The total number of neurons in the brain human is estimated at about 100 billion (10^11)
A neuron observed in scanning electron microscope.
Diagram of a neuron
- The neuron is composed of a body called the soma or cell body or soma, and two types of extensions: the axon, single, who drives the action potential of centrifugal manner, and dendrites, which averages 7 000 per neuron. The morphology, location and number of these extensions, and the shape of the soma, vary and contribute to define different families of morphological neurons. For example, there are unipolar or multipolar neurons.
- The body diameter of neurons varies by type, from 5 to 120 microns. It contains the nucleus, blocked in interphase and thus unable to divide, and the cytoplasm. Found in the cytoplasm the rough endoplasmic reticulum (forming Nissl bodies histologists), the Golgi apparatus, the mitochondria and neurofilaments that are bundled together to form neurofibrillary.
- The extensions are of two types: the axon, single, and dendrites.

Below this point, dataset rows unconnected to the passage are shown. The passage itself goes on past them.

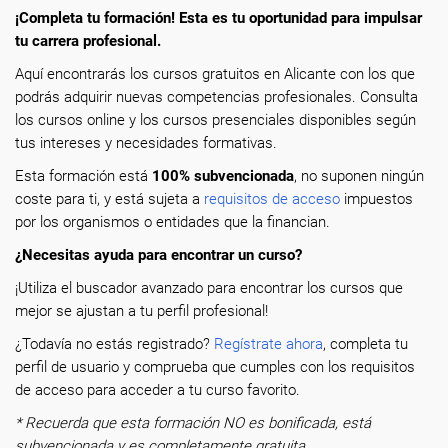
¡Completa tu formación! Esta es tu oportunidad para impulsar
tu carrera profesional.
Aquí encontrarás los cursos gratuitos en Alicante con los que
podrás adquirir nuevas competencias profesionales. Consulta
los cursos online y los cursos presenciales disponibles según
tus intereses y necesidades formativas.
Esta formación está
100% subvencionada
, no suponen ningún
coste para ti, y está sujeta a
requisitos de acceso
impuestos
por los organismos o entidades que la financian.
¿Necesitas ayuda para encontrar un curso?
¡Utiliza el buscador avanzado para encontrar los cursos que
mejor se ajustan a tu perfil profesional!
¿Todavía no estás registrado?
Regístrate ahora
, completa tu
perfil de usuario y comprueba que cumples con los requisitos
de acceso para acceder a tu curso favorito.
* Recuerda que esta formación NO es bonificada, está
subvencionada y es completamente gratuita.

- The axon (or nerve fiber) has a diameter of between 1 and 15 um, length varies from one millimeter to over a meter. The emergence cone region extremely rich in microtubules, is the origin of the axon. It is also called trigger point because it participates in the genesis of the action potential. He describes a trip or longer before ending in branching (that the terminal arborization). However, also observed "enfilades" of synaptic swellings on the same segment constituting axoxal synapses en passant. Each branch ends in a bulge, the button terminal or synaptic knob. The plasma membrane of the axon, or axolemme contains the axoplasmeen continuity with the cytoplasm of perikarya. It is composed of neurofilaments, microtubules and microvesicles (these are produced by the rough endoplasmic reticulum and Golgi apparatus). Some axons are covered with a sheath of myelin, formed by glial cells, the Schwann cells in the peripheral nervous system and oligodendrocytes in the central nervous system. It is estimated that about 1 in three axon covered with myelin (the recovery is in fact discontinuous, separated by nodes of Ranvier) which are isolated by astrocytes. The recovery of the axon by myelin allows greater speed of movement of information nervous.
- The dendrites are numerous, short and highly branched from their origin. They are sometimes covered of dendritic spines. Unlike the axon, they do not contain microvesicles allowing the transmission of information outside of the neuron. The dendrite conducts nerve impulses, led to its end, until perikarya: it is an extension thereon.
The axons are gathered into bundles, themselves linked by connective tissue (endoneurium and perineurium) forming the tract and nerves.
Specific markers are used in biology to detect neurons and stained in preparations. Is used for example antibodies directed against neurofilaments and cons of protein tau, which are found only in neurons.